AdjGS: a take-off of the Game Score metric (definition here) accepted by a lot of basketball stat nerds. It takes points, assists, rebounds (offensive & defensive), steals, blocks, turnovers and fouls into account to determine an individual's "score" for a given game. The "adjustment" in Adjusted Game Score is simply matching the total game scores to the total points scored in the game, thereby redistributing the game's points scored to those who had the biggest impact on the game itself, instead of just how many balls a player put through a basket.

Usage%: This "estimates the % of team possessions a player consumes while on the floor" (via). The usage of those possessions is determined via a formula using field goal and free throw attempts, offensive rebounds, assists and turnovers. The higher the number, the more prevalent a player is (good or bad) in a team's offensive outcome.

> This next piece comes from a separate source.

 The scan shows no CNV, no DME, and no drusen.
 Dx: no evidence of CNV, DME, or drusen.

Floor%: Via Basketball-Reference.com: Floor % answers the question, "when Player X uses a possession, what is the probability that his team scores at least 1 point?". The higher the Floor%, the more frequently the team probably scores when the given player is involved.

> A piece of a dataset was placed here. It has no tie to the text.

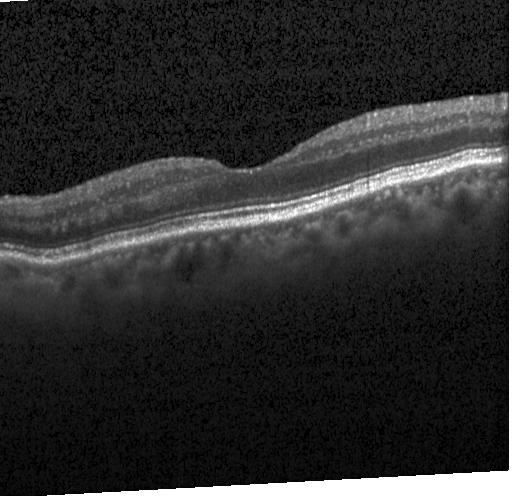
OCT line scan. Through the macula. Spectral-domain OCT — Diagnosis: no CNV, no DME, and no drusen.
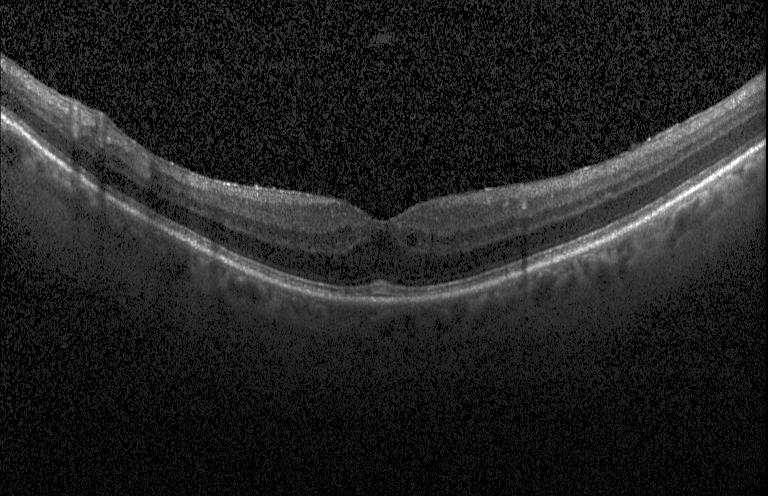
OCT finding: diabetic macular edema.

Offensive Rating (offRtg): Points per 100 possessions.

Defensive Rating (defRtg): Points allowed per 100 possessions.

Spurs Index: The Spurs Index © is a just-for-fun formula that attempts to quantify just how "Spursy" a particular game is, based off averages for the 2013-2014 regular season. A perfectly average game would have a Spurs Index of 100. The formula consists of four factors which the Spurs are known for and lead or nearly lead the league in: Shooting (effective Field Goal %), Passing (Assist percentage), Defensive Rebounding Rate, and Defensive Rating. These metrics are weighted as follows:

Factor Weight Average
Passing (AST%) 30% 62.1%
Shooting (eFG%) 20% 53.7%
Defensive Rebounding (DReb%) 20% 76.4%
Defense (DefRtg) 20% 100.1
Opponent % of FGA Uncontested 10% 40.8%
The values for each metric are determined based on how a particular game's performance compares to the Spurs 2013-2014 regular season average for that metric. For instance, the average effective Field Goal percentage for 2013-2014 was 53.7%. So if the Spurs shot 60% in a given game, the score for eFG% would be calculated by: (0.6 / 0.537) * 20, which would yield a "score" for that factor of 22.3.